Некоторые книги он покупал на загородных аукционах в ту пору, когда существовал узкий круг активных торговцев антикварными книгами, где по неписаным правилам ставку делал лишь один участник, приобретенные книги затем выставлялись на закрытые торги для своих, а прибыли распределялись между членами сообщества. Уильям не желал участвовать в подобных аферах. Он рассказывал, как однажды оказался с этими людьми в одном поезде, и по прибытии на станцию те взяли единственное такси. Тогда он остановил проезжающий мимо катафалк и подкупил водителя, чтобы тот как можно быстрее доставил его на место. Он опередил такси и купил книги, которые его интересовали, частным порядком. Когда прибыли остальные книготорговцы, Уильям рассказал, как он их обставил. И тогда один из них сказал: «Подумать только, а ведь мы сняли шляпы, когда мимо проехал катафалк».
В 1947 году он купил прекрасный экземпляр третьего фолио Шекспира на аукционе Sotheby’s за 4400 фунтов, чуть дороже, чем четырьмя годами ранее заплатил за аббатство Били с огромным участком земли. На корешке книги стояли инициалы «С. П.», и Уильям всегда считал, что это издание принадлежало Сэмюэлю Пипсу, но в Christie’s этот факт поставили под сомнение. Как бы то ни было, после смерти Кристины этот раритет был продан за 420 000 фунтов.
Когда моей матери было восемнадцать, роясь в отцовской библиотеке, она наткнулась на «Тысячу и одну ночь» в переводе Ричарда Бёртона. Погрузившись в чтение, она думала: какие диковинные вещи вытворяют друг с другом арабские мужчины и женщины. На той же полке она обнаружила «Декамерон» Боккаччо, начала читать и пришла к мысли, что, как ни странно, похоже, тем же самым занимались в средневековой Италии. Так в восемнадцать лет, читая классическую литературу, мама узнала, что такое интимная близость.
Когда мы были маленькими, Били был для нас раем. Первое, что я помню, — Рождество 1946 года, когда мне было пять, первое Рождество, после того как мой отец вернулся с Ближнего Востока, где служил во время войны.

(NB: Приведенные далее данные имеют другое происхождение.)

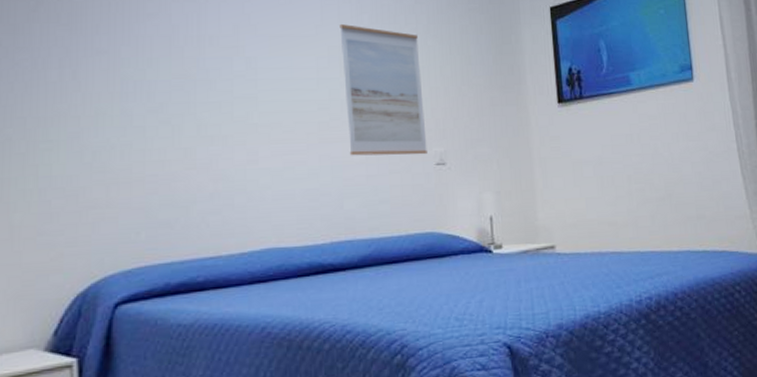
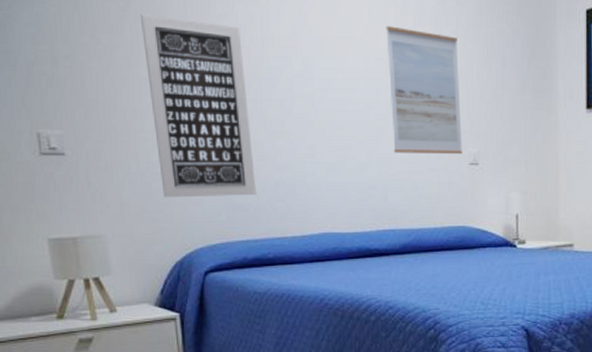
wall art: none [53,14,186,217] -> present [140,14,257,198]

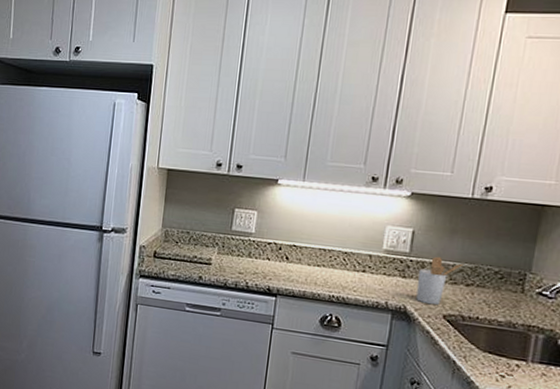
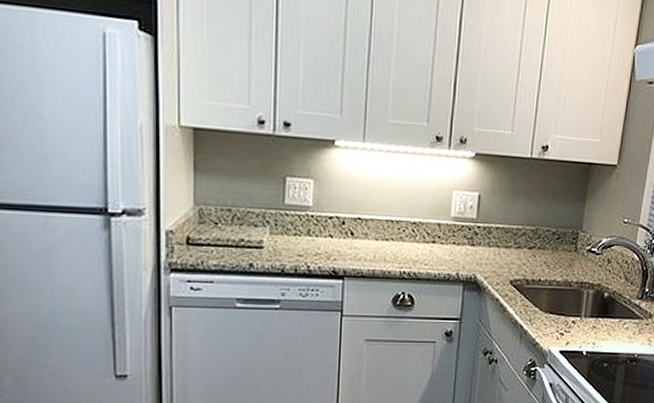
utensil holder: present [416,256,464,305] -> none [485,220,526,272]

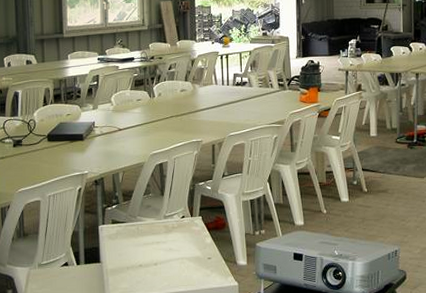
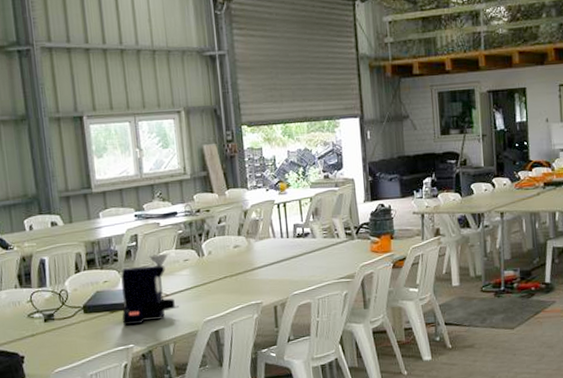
coffee roaster: none [80,94,130,154] -> present [121,254,179,326]

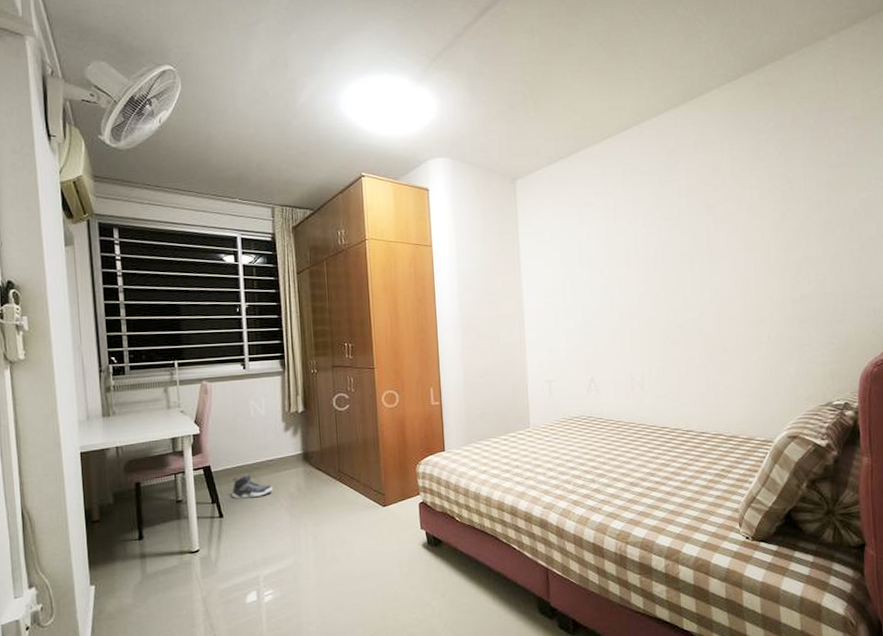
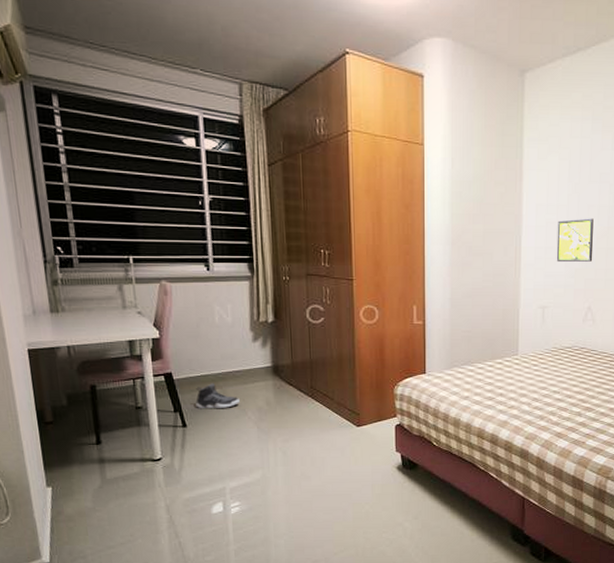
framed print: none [555,298,591,340] -> present [556,218,594,263]

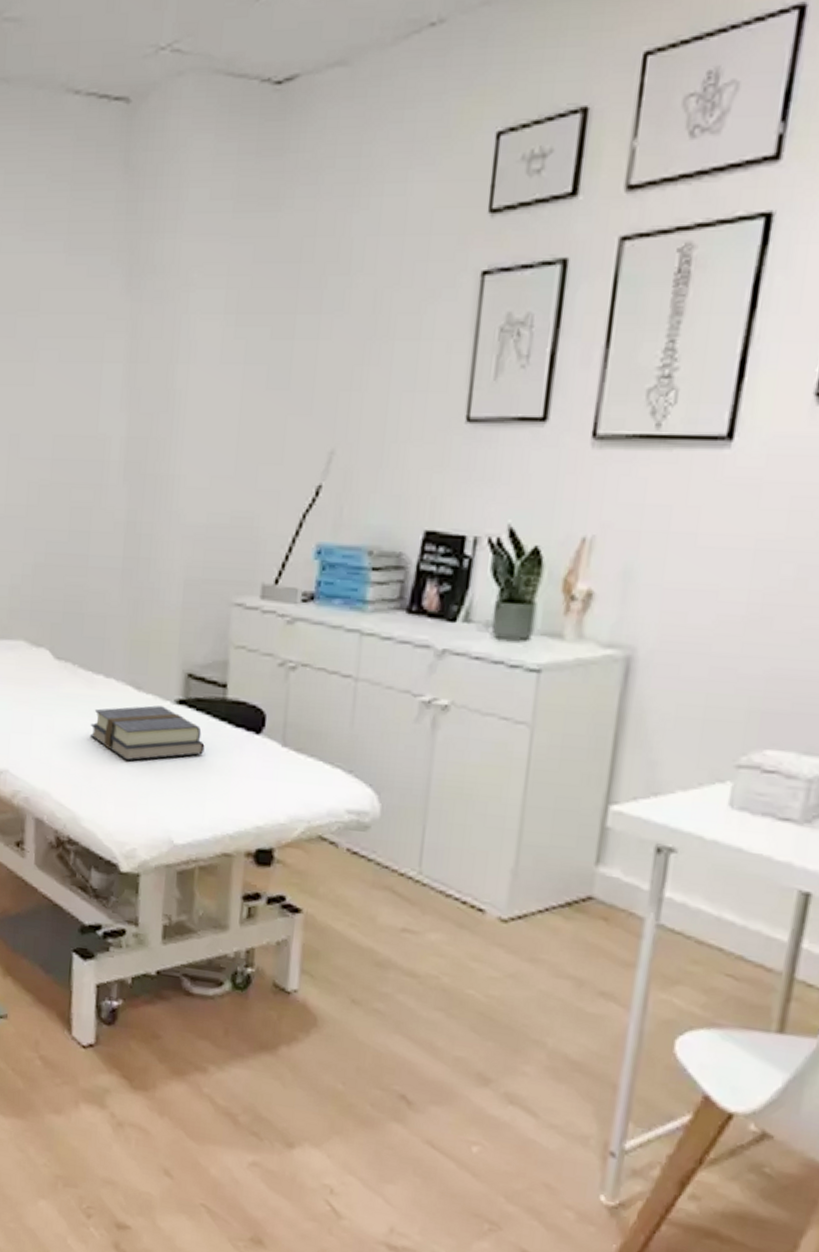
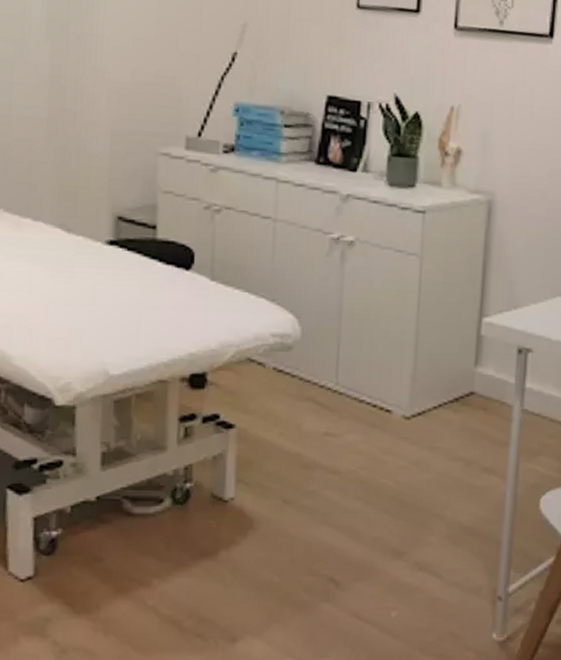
book: present [89,705,205,761] -> none [18,246,137,300]

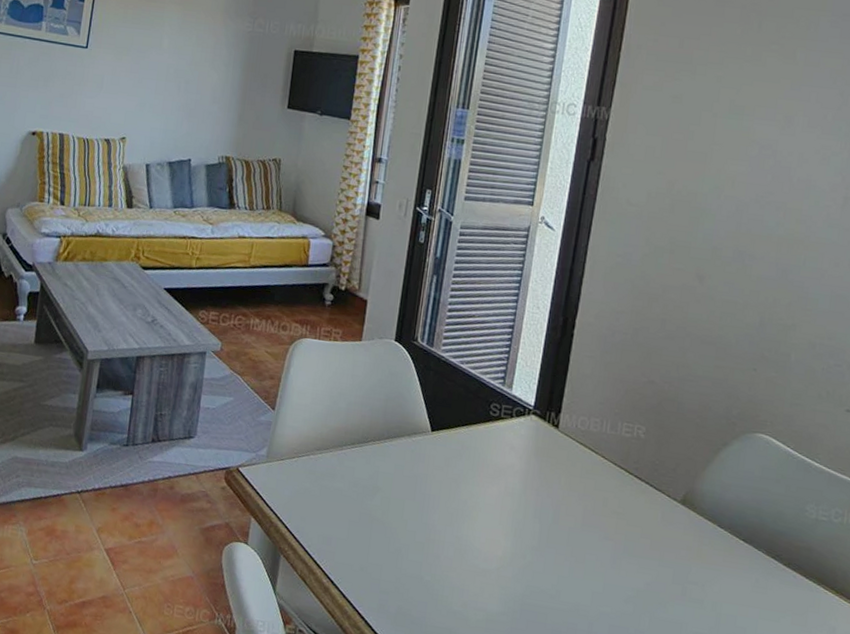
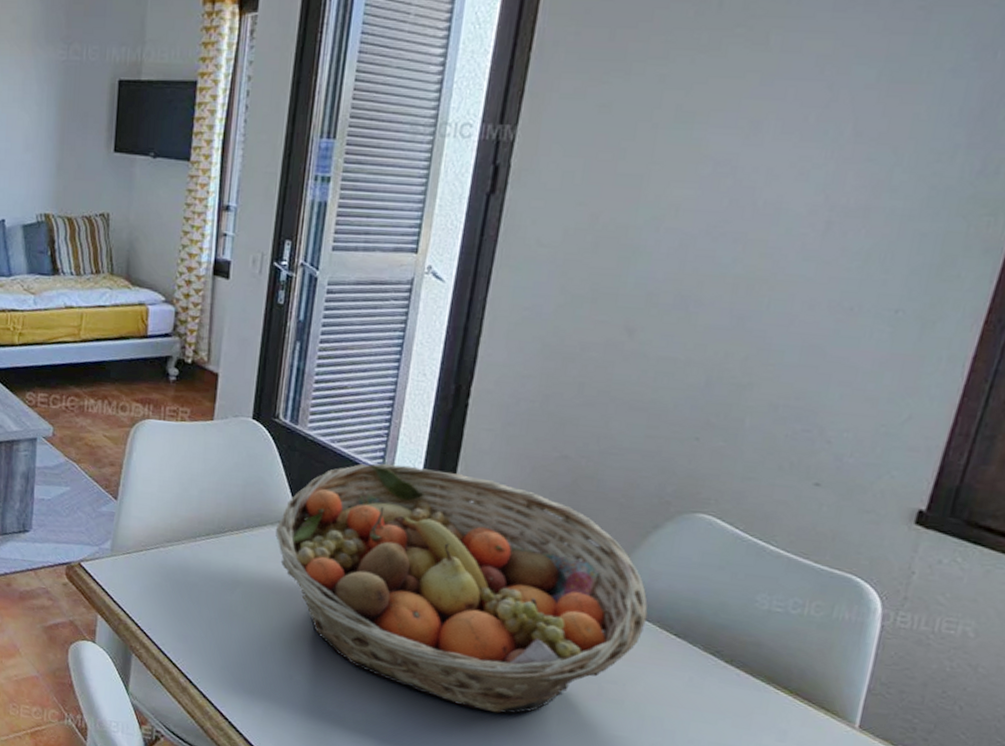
fruit basket: none [412,383,721,613] -> present [275,463,648,714]

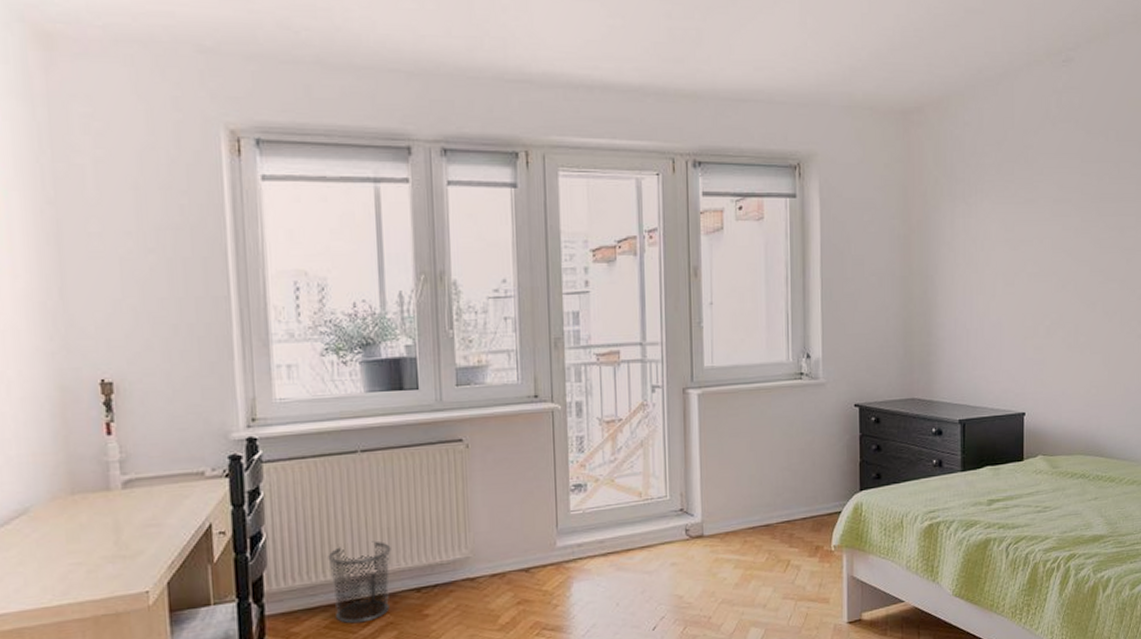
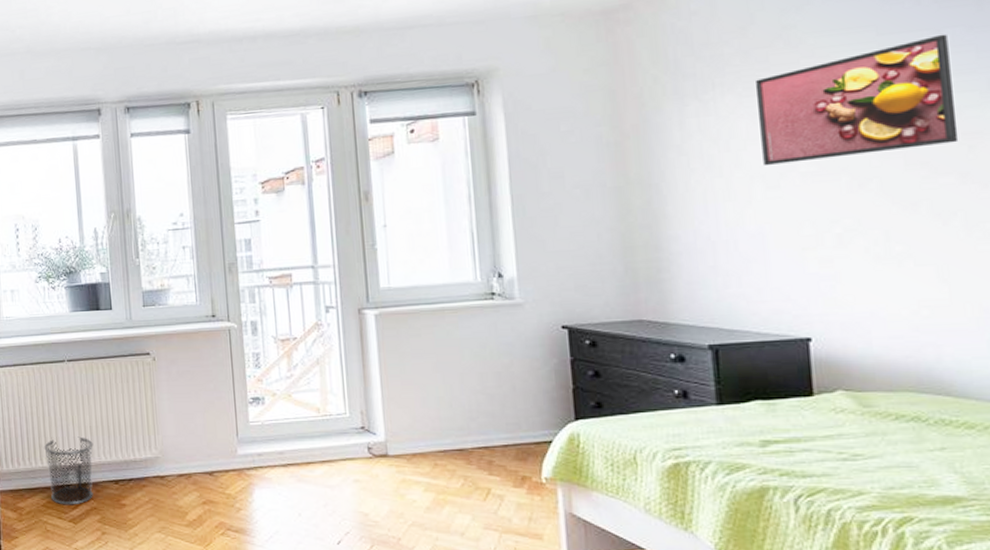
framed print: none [1005,167,1122,265] -> present [756,34,959,165]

Там были мои родители и, возможно, дядя Дик с семьей — определенно нас собралось слишком много, чтобы разместиться в аббатстве, поэтому меня и мою младшую сестру поселили у одного из садовников, мистера Куая, который жил с женой в небольшом доме на окраине Молдона. Моя память запечатлела детали, которые дают представление о жизни тех лет: в Били все еще использовали газовые фонари, а в доме мистера Куая не было канализации — туалет с выгребной ямой стоял на другой стороне улицы, на краю поля. Мне, пятилетнему, поручали перед сном переводить через дорогу младшую сестру, которой еще не было и трех, и мы преодолевали этот путь среди зимы, облачившись в пижамы и халаты. Каждое утро мистер Куай на своей машине отвозил нас за несколько миль в аббатство, где мы грелись у большого камина, который топили только на Рождество, когда в нем сжигали несколько тонн дров, и он раскалялся так, что к нему было не подойти ближе, чем на несколько шагов.
Мистер Куай был крупным мягким и немногословным человеком и всегда с любовью и заботой ухаживал за парком. Он был беззаветно предан Уильяму. За все годы нашего знакомства мы так и не узнали его имени. Даже жена называла его «мистер Куай». Все наше детство он был неотъемлемой частью Били, и в последний раз я видел его спустя лет шестнадцать, на похоронах дедушки, таким же беззаветно преданным своему хозяину, как и при его жизни.
На школьных каникулах мы непременно приезжали в аббатство и оставались здесь на неделю, чтобы подчиниться ритму жизни Уильяма: по пятницам он всегда ездил в магазин. Foyles, который к тому времени занимал более 5500 квадратных метров по обе стороны Манетт-стрит и был одним из самых больших книжных магазинов в мире, дома всегда называли просто «магазин». В полдень, после нескольких часов в магазине и ланча в Trocadero, мы встречались в кабинете Уильяма, а оттуда спускались в товарный двор, где дедушку ждал его шофер Джо Литтл с машиной. Он вез нас через Ист-Энд на Саутенд-роуд, где мы всегда останавливались в пабе «Золотое руно». Себе Уильям заказывал пинту пива, нам — фруктовый сок Britvic, водителю, который ждал в машине, — полпинты пива.